Elle connecte de point à point. «Ça change tout, affirme notre interlocuteur. Car il s’agit d’une métamorphose absolue de nos réflexes intellectuels. C’est fini l’ère des citoyens actifs qui prenaient le temps du ressenti ; ils ont été remplacés par des individus qui préfèrent l’expéditif et le zapping. Lire la presse, c’est un réflexe totalement contraire à cette évolution… alors qui gagnera ce bras de fer?»
Journalistes. Jamais les journalistes n’ont eu à subir de tels bouleversements, techniques et anthropologiques. La presse écrite affronte en effet une mutation d’ampleur venue de l’ensemble du système médiatique, à commencer par la disponibilité de technologies elles-mêmes très évolutives: informatique, microélectronique, télécommunications, spatial, etc. Les conditions d’utilisation de ces technologies se simplifient, se démocratisent et changent en profondeur toutes les formes d’informations et de communications (pardon pour le gros mot). Comment prévoir et anticiper la manière dont les usages trancheront? Et où lira-t-on encore? Et sur quel support? Et à quelle périodicité? Et, surtout, quel type d’informations et autres analyses dépassant le seuil des simples faits? Autant de questions existentielles auxquelles il est pour l’heure impossible de répondre, croyez-nous. D’autant que, du strict point de vue éditorial – ce qui nous importe beaucoup à l’Humanité –, l’offre est à la fois proliférante, de plus en plus spécialisée et de plus en plus segmentée, conformément à la tendance (désolante) dite de la «personnalisation» des biens de consommation. Notons une conséquence économique lourde: la tendance nette à la concentration, à la financiarisation et à l’internationalisation de l’information – donc à la globalisation et son corollaire, l’uniformisation.

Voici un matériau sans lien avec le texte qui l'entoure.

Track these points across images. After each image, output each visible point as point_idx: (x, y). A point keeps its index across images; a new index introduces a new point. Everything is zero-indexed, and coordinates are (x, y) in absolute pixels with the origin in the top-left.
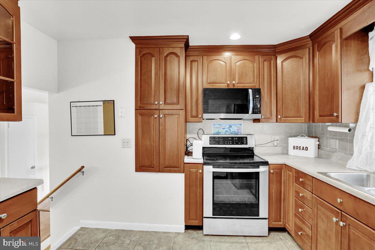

Écrit. Penser qu’Internet pourrait, grâce à la profusion d’informations googleisées, jouer le rôle d’un journal comme l’Humanité n’est qu’illusion, voire vision cauchemardesque d’un futur qu’on voudrait nous imposer, avatar, parmi les autres, du capitalisme globalisé… Cela n’exclut pas une vérité incontournable : aucun journal, à commencer par l’Humanité, ne survivra s’il ne recrée pas un puissant désir chez son lecteur – un désir citoyen, un désir de civilisation, un désir de transformation de la société. Être à la fois auteurs et acteurs, pour cultiver ce qui nous rend irremplaçables, donc indispensables aux yeux des lecteurs. Disons une évolution, une progression, une refondation, une révolution… qu’importent les mots. Mais attention à un écueil majeur. Ne confondons pas «crise de la presse écrite» (réelle) et «crise de l’écrit» (en grande partie fantasmée). L’écrit existera toujours – la presse écrite aussi, par définition. Seul le support continuera d’évoluer. Et un jour, sans doute, le papier journal aura été en grande partie remplacé par toutes sortes de «liseuses», aux matériaux et aux composants de plus en plus perfectionnés. Alors nous ne dirons plus «presse papier» ; mais nous dirons toujours « presse écrite ».